● About this task: Reproduce, word for word, everything below from the line containing "Reading right to" down to the line containing "The 1970 slice", including both of those lines. Leave out the pictures.

● Available records:
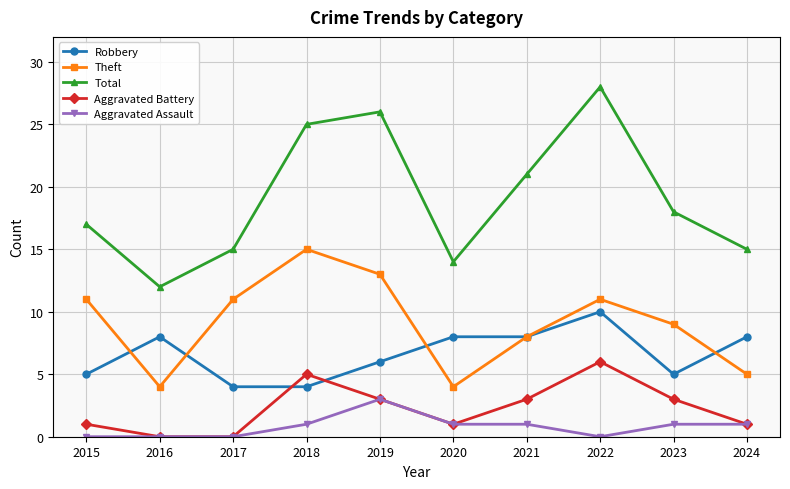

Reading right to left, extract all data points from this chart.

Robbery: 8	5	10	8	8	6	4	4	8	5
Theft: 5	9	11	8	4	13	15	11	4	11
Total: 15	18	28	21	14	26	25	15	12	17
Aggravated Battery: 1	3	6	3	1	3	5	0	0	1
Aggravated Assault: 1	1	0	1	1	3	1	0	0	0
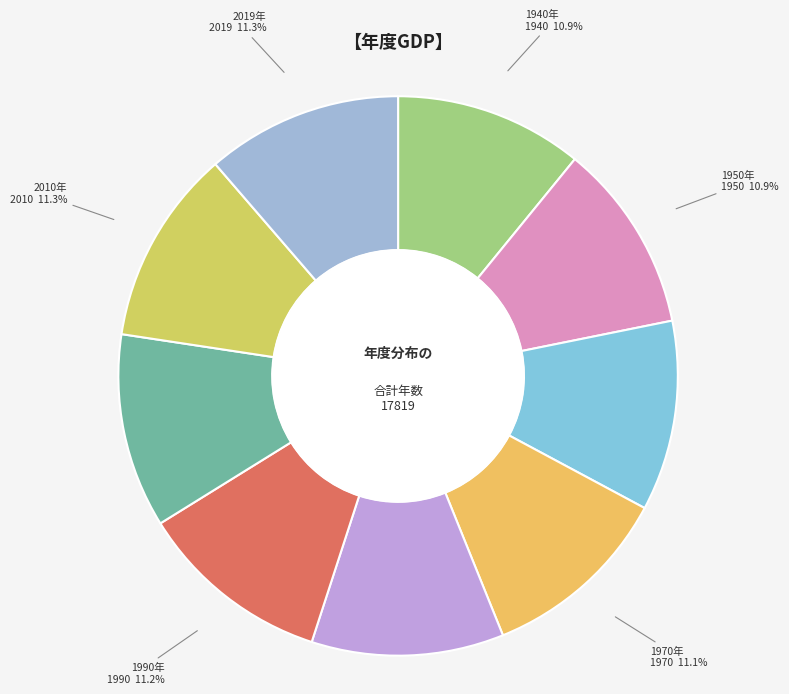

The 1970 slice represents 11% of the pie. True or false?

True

--

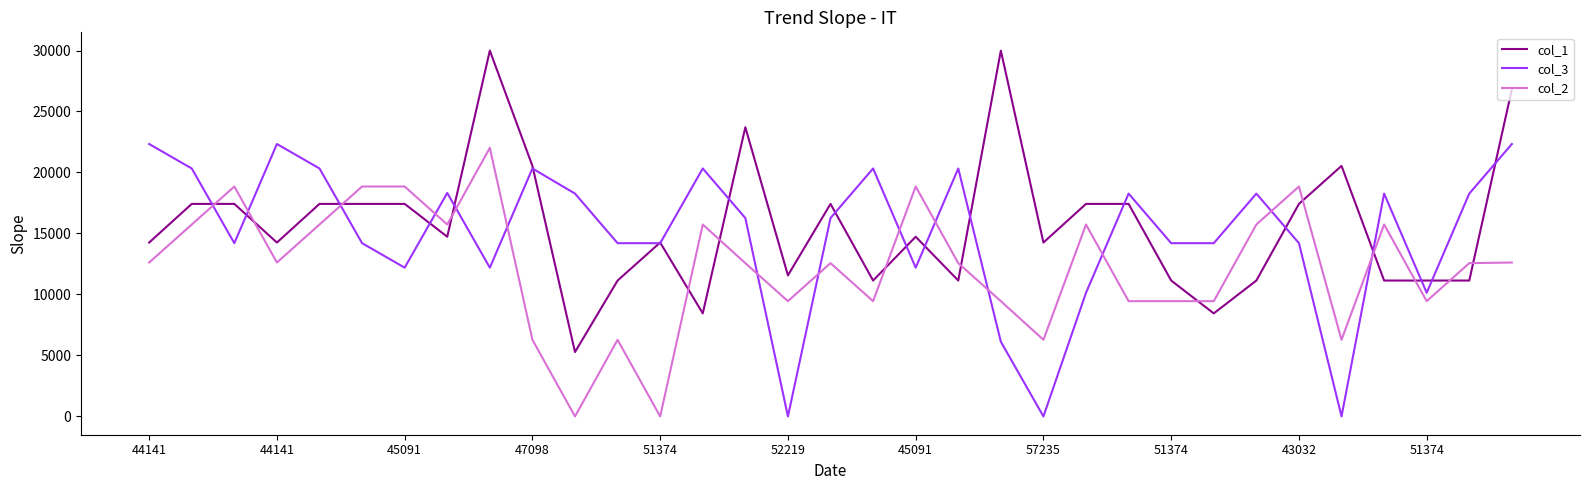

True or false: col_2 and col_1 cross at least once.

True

● Your solution:
Reading right to left, extract all data points from this chart.

Robbery: 8	5	10	8	8	6	4	4	8	5
Theft: 5	9	11	8	4	13	15	11	4	11
Total: 15	18	28	21	14	26	25	15	12	17
Aggravated Battery: 1	3	6	3	1	3	5	0	0	1
Aggravated Assault: 1	1	0	1	1	3	1	0	0	0

The 1970 slice represents 11% of the pie. True or false?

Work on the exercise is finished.